Mount Index, East Face of the Middle Peak. To the climbers of the Pacific Northwest the three peaks of Mount Index have always presented a challenge. A series of remarkable and difficult ascents beginning in 1929 culminated with the ascent of the west face of the Middle Peak in 1960. The only remaining problem, and certainly the most challenging, was the east face of the Middle Peak. This is the most isolated of the three peaks, rising over 2000 feet from the west, and almost 3000 feet on the east face above Lake Serene. Not only would the ascent be a problem, but this would have to be followed by ascents and descents of either the North or Main Peaks. Eric Bjornstad and I set off early on the morning of August 18, circled Lake Serene, and approached the wall equipped, if necessary, to spend three days.
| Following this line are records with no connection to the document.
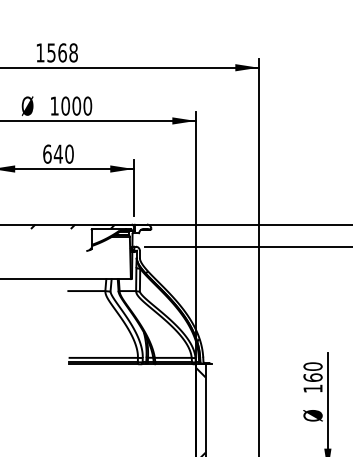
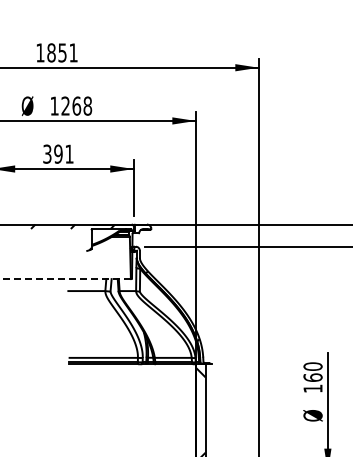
text at (62, 52): 1568 -> 1851
text at (76, 105): 1000 -> 1268
text at (58, 153): 640 -> 391
line at (65, 279): solid -> dashed
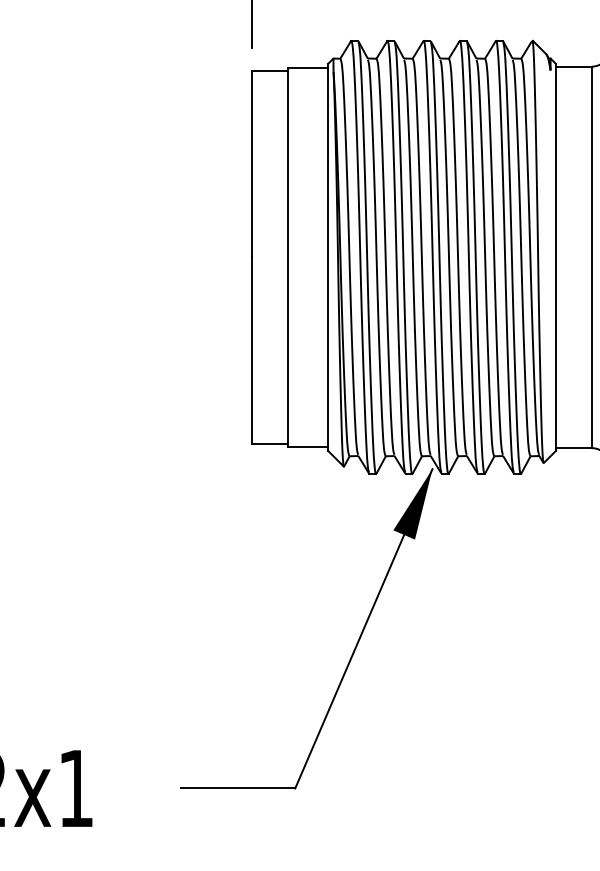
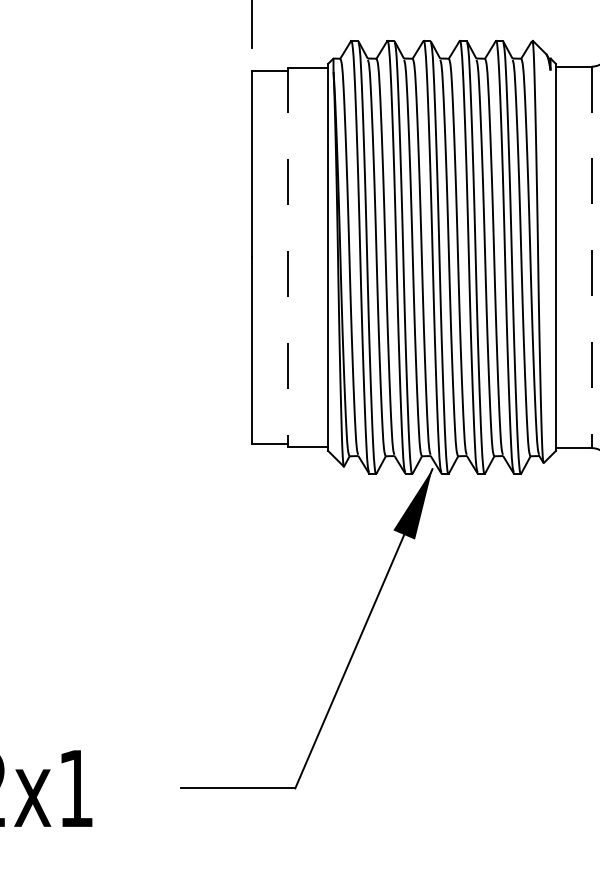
line at (288, 257): solid -> dashed
line at (591, 257): solid -> dashed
Our intention was a continuous ascent without fixed ropes, even though they were used on the shorter east face of the North Peak. We climbed several hundred feet up the southern edge of the east face of the North Peak before roping. After two class V pitches we were at the extremely deep 2000-foot couloir separating the North and Middle Peaks. After crossing this rock-strafed couloir, we continued up the rock buttress to the left. After some 600 feet of easy and moderate roped climbing, with some very difficult brush, we arrived at a vertical step in the rib at 5 p.m. The piton cracks in this step were poor, and the rock brittle. One knife-blade piton shattered the apparently solid rock almost like an explosion, and both rock and piton vanished into the abyss. Another piton took half an hour to place. At the end of the rope I found myself still 30 feet below a ledge. I partially wedged one leg behind a giant, loose block, and anchored myself to a small and insecure bush to bring Eric up. He continued on over a shorter but equally difficult pitch, indicating that the pitons were still poor. He reached the ledge and I followed in the darkness, pulling some of the pitons out with my hands. Bivouac was made on two separate, sloping ledges, fifty feet above.
An incident occurred the next morning which would have had most serious consequences had I not been wearing a hard hat. With Eric in the lead, a large rock quite unnoticeably wedged under a bush came loose and fell about 70 feet landing squarely on my head. Both straps of the hard hat broke, and the hat itself was cracked. It is fortunate that the rock landed squarely on my head, for a rescue in this inaccessible spot forced by a broken arm or shoulder would have been on a scale of no other ever undertaken in Washington.
Some 500 feet above our bivouac we came to giant steps and towers in the rib. We passed the first 300-foot tower on the right, and while regaining the notch on the other side encountered an extremely rotten artificial pitch. The next tower was also bypassed on the right by an indistinct ledge system that we had studied from below. Regaining the ridge we ascended the remaining 500 feet, arriving at the summit early in the afternoon. This was the fourth ascent, each being by a new route. We descended to the notch between the Middle and Main Peaks, where we rested and replenished our water supply. Following a bivouac on the north face of the Main Peak, we arrived on the summit the next morning, bringing our adventure to an end.